OCP’s Ongoing Community Commitment to Sustainability Celebrated this Earth Day!

Earth Day is a great time to look back on where this community has come from and the advancements we are making as stewards of earth’s resources.    

The Open Compute Project was founded on the principles of energy conservation and reduction of raw materials (e.g. vanity free designs). The early energy conservation journey focused on servers, storage and network devices; then quickly evolved to more advanced methods of power delivery/distribution and the means to cool these high powered IT devices. This journey led us to embrace the use of liquid cooling and immersion cooling. The Community published specifications and recommendations for the implementation of liquid and immersion cooling in IT equipment as well as the data center infrastructure.

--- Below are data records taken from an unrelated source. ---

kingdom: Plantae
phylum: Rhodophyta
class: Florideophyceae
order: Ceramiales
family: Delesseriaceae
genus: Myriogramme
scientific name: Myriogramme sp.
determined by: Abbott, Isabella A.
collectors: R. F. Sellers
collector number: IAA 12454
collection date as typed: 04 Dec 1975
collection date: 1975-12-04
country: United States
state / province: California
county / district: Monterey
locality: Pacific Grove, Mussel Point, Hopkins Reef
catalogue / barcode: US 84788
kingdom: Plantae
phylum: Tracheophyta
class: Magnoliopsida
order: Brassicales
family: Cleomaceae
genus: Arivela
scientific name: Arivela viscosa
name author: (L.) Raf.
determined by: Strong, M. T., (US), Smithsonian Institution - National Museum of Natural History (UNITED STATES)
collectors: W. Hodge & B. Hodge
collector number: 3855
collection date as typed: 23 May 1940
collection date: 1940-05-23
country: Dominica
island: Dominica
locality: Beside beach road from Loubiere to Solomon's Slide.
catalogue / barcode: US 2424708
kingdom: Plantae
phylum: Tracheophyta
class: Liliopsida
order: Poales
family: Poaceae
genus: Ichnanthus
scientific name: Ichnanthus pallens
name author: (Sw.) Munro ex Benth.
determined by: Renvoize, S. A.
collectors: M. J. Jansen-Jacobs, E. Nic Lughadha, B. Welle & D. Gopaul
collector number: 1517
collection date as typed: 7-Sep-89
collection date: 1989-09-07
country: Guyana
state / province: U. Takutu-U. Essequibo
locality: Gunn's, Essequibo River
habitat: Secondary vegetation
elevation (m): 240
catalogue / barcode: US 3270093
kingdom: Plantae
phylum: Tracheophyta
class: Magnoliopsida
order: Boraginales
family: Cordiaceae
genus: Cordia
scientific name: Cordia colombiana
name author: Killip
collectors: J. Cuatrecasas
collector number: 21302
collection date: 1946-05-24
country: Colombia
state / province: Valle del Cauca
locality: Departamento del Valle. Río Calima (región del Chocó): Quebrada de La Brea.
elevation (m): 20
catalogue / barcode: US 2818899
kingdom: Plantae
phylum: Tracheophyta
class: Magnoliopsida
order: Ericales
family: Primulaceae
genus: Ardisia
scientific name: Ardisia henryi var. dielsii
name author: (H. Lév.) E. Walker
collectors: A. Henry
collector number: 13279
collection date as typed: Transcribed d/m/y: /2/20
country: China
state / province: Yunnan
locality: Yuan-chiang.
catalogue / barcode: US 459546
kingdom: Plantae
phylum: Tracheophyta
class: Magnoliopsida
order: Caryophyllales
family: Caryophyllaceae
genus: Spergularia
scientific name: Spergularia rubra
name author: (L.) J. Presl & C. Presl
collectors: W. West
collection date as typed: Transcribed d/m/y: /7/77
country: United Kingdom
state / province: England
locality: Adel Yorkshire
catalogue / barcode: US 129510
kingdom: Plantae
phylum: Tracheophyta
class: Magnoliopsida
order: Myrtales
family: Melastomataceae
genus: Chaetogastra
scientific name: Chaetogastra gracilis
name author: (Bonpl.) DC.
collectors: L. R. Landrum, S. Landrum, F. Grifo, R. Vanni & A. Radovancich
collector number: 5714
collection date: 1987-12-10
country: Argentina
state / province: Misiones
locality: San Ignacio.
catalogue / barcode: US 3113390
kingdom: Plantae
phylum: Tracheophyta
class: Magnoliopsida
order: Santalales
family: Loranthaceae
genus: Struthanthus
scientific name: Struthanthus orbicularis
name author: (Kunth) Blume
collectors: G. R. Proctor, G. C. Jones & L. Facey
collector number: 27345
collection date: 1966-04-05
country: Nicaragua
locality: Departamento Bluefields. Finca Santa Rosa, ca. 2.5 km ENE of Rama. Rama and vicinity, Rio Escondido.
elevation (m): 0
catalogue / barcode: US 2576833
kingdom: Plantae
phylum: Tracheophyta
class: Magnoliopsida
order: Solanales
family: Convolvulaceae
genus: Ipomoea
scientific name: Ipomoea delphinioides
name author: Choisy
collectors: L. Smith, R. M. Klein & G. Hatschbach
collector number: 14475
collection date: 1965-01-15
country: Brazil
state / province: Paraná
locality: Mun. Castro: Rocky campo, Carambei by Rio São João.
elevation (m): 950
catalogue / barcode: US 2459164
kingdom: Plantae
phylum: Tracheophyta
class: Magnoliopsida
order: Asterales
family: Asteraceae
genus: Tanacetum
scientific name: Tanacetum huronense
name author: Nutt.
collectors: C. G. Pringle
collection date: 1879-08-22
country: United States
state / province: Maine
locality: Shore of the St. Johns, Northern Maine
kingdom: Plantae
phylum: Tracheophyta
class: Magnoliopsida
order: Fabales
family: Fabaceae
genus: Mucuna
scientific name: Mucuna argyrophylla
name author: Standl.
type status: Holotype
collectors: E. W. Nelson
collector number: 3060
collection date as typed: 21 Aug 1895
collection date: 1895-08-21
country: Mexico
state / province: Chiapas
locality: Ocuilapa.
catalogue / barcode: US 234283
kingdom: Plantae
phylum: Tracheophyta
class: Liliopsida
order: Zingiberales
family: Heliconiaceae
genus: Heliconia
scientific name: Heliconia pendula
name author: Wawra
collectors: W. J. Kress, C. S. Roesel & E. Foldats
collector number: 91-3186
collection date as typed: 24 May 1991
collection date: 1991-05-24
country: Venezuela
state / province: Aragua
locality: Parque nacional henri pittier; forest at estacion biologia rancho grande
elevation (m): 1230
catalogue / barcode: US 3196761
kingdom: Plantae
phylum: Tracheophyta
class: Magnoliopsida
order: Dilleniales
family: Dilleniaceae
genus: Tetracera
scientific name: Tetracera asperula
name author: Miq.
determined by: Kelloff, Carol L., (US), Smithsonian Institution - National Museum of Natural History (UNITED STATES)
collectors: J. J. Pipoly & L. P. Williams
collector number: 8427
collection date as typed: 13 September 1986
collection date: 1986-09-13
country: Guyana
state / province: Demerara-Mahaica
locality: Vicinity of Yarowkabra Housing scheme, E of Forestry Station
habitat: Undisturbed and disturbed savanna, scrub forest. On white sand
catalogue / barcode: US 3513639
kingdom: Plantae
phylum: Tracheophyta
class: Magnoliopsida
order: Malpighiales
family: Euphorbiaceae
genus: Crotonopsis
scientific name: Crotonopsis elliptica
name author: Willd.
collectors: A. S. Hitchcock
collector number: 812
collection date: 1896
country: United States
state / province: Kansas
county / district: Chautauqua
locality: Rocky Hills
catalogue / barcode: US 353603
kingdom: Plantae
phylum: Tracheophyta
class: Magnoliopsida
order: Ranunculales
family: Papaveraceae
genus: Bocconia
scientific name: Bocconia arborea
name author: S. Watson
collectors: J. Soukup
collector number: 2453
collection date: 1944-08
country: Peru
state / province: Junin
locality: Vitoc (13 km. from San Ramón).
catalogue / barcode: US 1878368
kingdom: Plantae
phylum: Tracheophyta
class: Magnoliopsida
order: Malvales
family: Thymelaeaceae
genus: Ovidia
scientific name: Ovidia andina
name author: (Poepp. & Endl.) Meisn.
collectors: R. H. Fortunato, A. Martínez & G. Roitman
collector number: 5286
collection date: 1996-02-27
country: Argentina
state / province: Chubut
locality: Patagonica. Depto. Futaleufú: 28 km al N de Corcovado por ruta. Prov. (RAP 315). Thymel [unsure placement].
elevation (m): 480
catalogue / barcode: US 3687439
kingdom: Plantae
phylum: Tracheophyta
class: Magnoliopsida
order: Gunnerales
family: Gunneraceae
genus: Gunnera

Today’s data centers are able to support liquid and immersion cooled equipment without consumer potable water.    

Today our OCP Solution Providers (SP) work closely with cloud operators to repurpose older equipment, and we have created a Marketplace of Circular Economy solutions (here). This is one of our fastest-growing markets globally. With access to revitalized OCP equipment, many adopters can get immediate access to hardware and software for the proof of concept work. Circular Economy solutions also enable faster integration and interoperability at rapid scale, all while keeping in mind our influence on the environment around us.   

OCP Solution Providers ITRenew, Nexedi, Atlancis Technologies, Celeris Informatique, Circle B, Hydro66 and maincubes B.V. offer great examples of how our Community works together to repurpose hardware and thereby avoid the environmental impacts associated with sourcing raw materials and the production of new equipment (e.g. referred to as scope 3 emissions). Using refurbished, tested and warrantied IT equipment from ITRenew, Circle B and Nexedi have installed Circular Economy solutions into OCP Ready™ data centers by Hydro 66 and maincubes B.V., which have also implemented the best practices for efficiency and scale. Atlancis Technologies, an OCP SP based in Nairobi, Kenya, is offering Circular Economy solutions as an integrated cloud platform, which has reduced implementation costs by as much as 80% compared to a traditional infrastructure. And Celeris Informatique in France offers highly-scalable Object, Block and File-based storage solutions built on the ITRenew Sesame platform.  

Keeping equipment operational over extended periods requires new processes to sustain the embedded firmware and software in IT equipment. Source code must be archived, security features must allow ownership to change hands, and distribution licensing must change. OCP’s system firmware and hardware management project teams have laid the groundwork to address these prior obstacles and create pathways to a more sustainable product. This year, products receiving the OCP Acceptedtm certification mark will have met new requirements that address licensing, distribution, archiving and rebuilding of embedded firmware.   

Our work on Circular Economy solutions doesn’t stop here though. OCP has new workstreams recently launched which are expected to have a much bigger impact.     The Life Cycle of Systems/Components, also referred to as Life Cycle Assessment (LCA) is looking at key elements in systems and component design on the HW and SW sides (where applicable) that can improve reusability at the highest level of consumption: reusability of a complete rack of equipment prefered over less-than-full racks over piece-part systems (component level). The primary mission of this workstream is to identify industry best practices that can be deployed across the supply chain as well as end-user behavior that promotes reusability and circularity. The objective is to solve circularity from a technical and operational point of view.

Another workstream, Metrics around Life Cycle Assessment, will focus on how to define methods for assessing environmental impact associated with the key stages of the life cycle of certified OCP components, systems and devices. The goal of these methods is to publish metrics and the methodologies that are relevant for the OCP Community to improve design, development and deployment of a sustainable infrastructure that strives to reduce carbon footprint with every new generation.

We also have OCP team members actively participating in European initiatives, such as The Circular Economy for the Data Centre Industry (CEDaCI) which aims to enable trans-sectoral and transnational learning and develop circular economy solutions for the Data Centre Industry in France, Germany, the Netherlands and the UK.  Additionally, OCP is collaborating with the Sustainable Digital Infrastructure Alliance e.V. (SDIA) on supporting their Roadmap to a Sustainable Digital Economy by 2030, which is also closely aligned with the UN Sustainable Development Goals. Through our partnership with OpenUK, an organization driving open data, open hardware and open software across the UK, OCP is participating in GAIA-X which is a large regional effort to develop common requirements for a European data infrastructure which encompasses several pillars of sustainability as they look to create a transparent value chain across industries.

If any of these work streams or projects are of interest to your company and you would like to get involved, please contact Archna Haylock (archna@opencompute.org). 

Together with these life cycle-based initiatives in our project communities, and our Circular Economy product portfolio on our Marketplace, OCP’s intentions are clear: We aim to make sustainability and circularity part of our daily practice and top-of-mind activities for our Community, our members and our environment. As with all other tenets of scale, efficiency, growth and impact, we strongly believe our community will continue to contribute and adopt OCP solutions in a sustainable way.